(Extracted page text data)
---+---
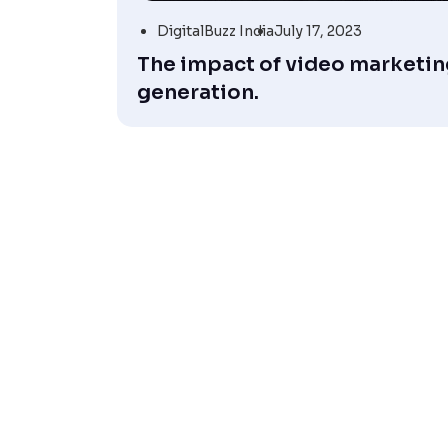
DigitalBuzz India
July 17, 2023
The impact of video marketing
generation.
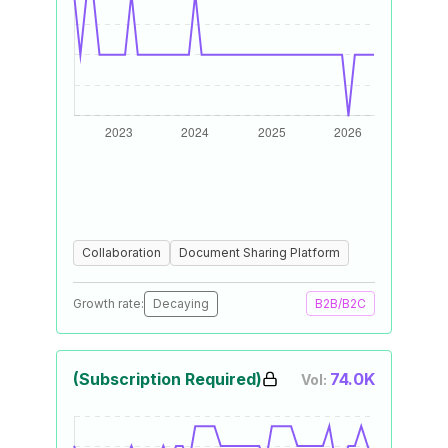
Collaboration
Document Sharing Platform
Growth rate:
Decaying
B2B/B2C
(Subscription Required)
74.0K
Vol:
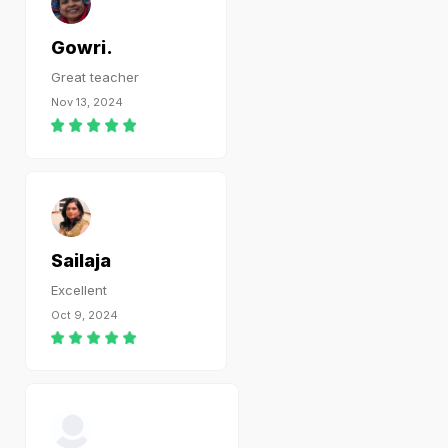
Gowri.
Great teacher
Nov 13, 2024
Sailaja
Excellent
Oct 9, 2024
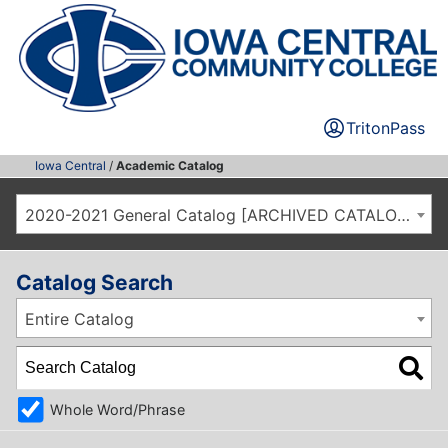
TritonPass
Iowa Central
/
Academic Catalog
2020-2021 General Catalog [ARCHIVED CATALOG]
Catalog Search
Entire Catalog
Whole Word/Phrase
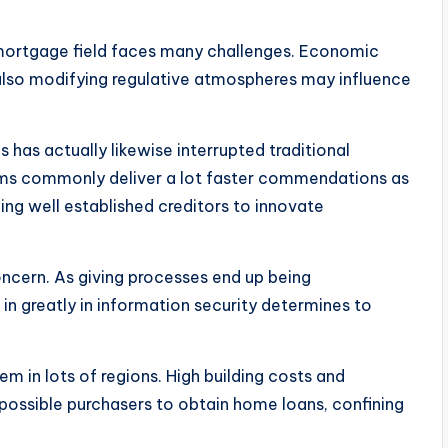
 mortgage field faces many challenges. Economic
nd also modifying regulative atmospheres may influence
has actually likewise interrupted traditional
rms commonly deliver a lot faster commendations as
ing well established creditors to innovate
ncern. As giving processes end up being
in greatly in information security determines to
em in lots of regions. High building costs and
possible purchasers to obtain home loans, confining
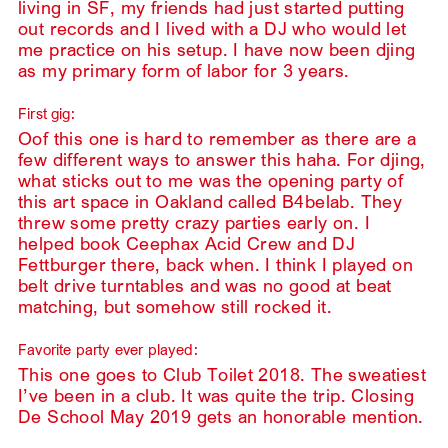
living in SF, my friends had just started putting
out records and I lived with a DJ who would let
me practice on his setup. I have now been djing
as my primary form of labor for 3 years.
First gig:
Oof this one is hard to remember as there are a
few different ways to answer this haha. For djing,
what sticks out to me was the opening party of
this art space in Oakland called B4belab. They
threw some pretty crazy parties early on. I
helped book Ceephax Acid Crew and DJ
Fettburger there, back when. I think I played on
belt drive turntables and was no good at beat
matching, but somehow still rocked it.
Favorite party ever played:
This one goes to Club Toilet 2018. The sweatiest
I’ve been in a club. It was quite the trip. Closing
De School May 2019 gets an honorable mention.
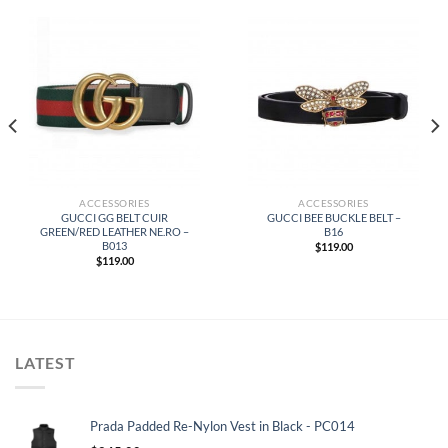
ACCESSORIES
ACCESSORIES
GUCCI GG BELT CUIR
GUCCI BEE BUCKLE BELT –
GREEN/RED LEATHER NE.RO –
B16
B013
$
119.00
$
119.00
LATEST
Prada Padded Re-Nylon Vest in Black - PC014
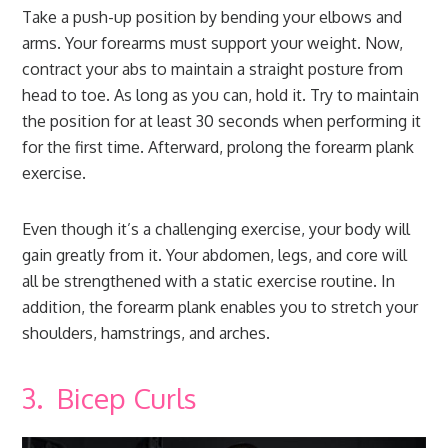
Take a push-up position by bending your elbows and
arms. Your forearms must support your weight. Now,
contract your abs to maintain a straight posture from
head to toe. As long as you can, hold it. Try to maintain
the position for at least 30 seconds when performing it
for the first time. Afterward, prolong the forearm plank
exercise.
Even though it’s a challenging exercise, your body will
gain greatly from it. Your abdomen, legs, and core will
all be strengthened with a static exercise routine. In
addition, the forearm plank enables you to stretch your
shoulders, hamstrings, and arches.
3. Bicep Curls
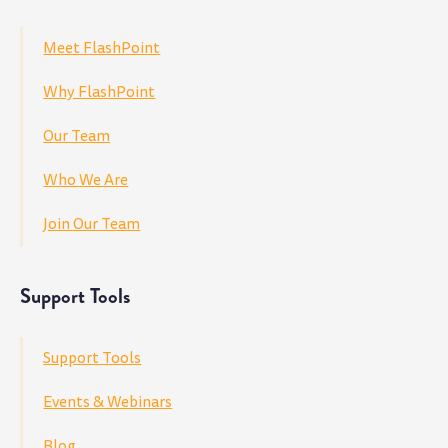
Meet FlashPoint
Why FlashPoint
Our Team
Who We Are
Join Our Team
Support Tools
Support Tools
Events & Webinars
Blog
---+---
Exercise directions
Please set down exactly the lines from the first line of the data above through the line with "Catalog Search", both included, leaving out the pictures.

Answer to this problem
DigitalBuzz India
July 17, 2023
The impact of video marketing
generation.
Collaboration
Document Sharing Platform
Growth rate:
Decaying
B2B/B2C
(Subscription Required)
74.0K
Vol:
Gowri.
Great teacher
Nov 13, 2024
Sailaja
Excellent
Oct 9, 2024
TritonPass
Iowa Central
/
Academic Catalog
2020-2021 General Catalog [ARCHIVED CATALOG]
Catalog Search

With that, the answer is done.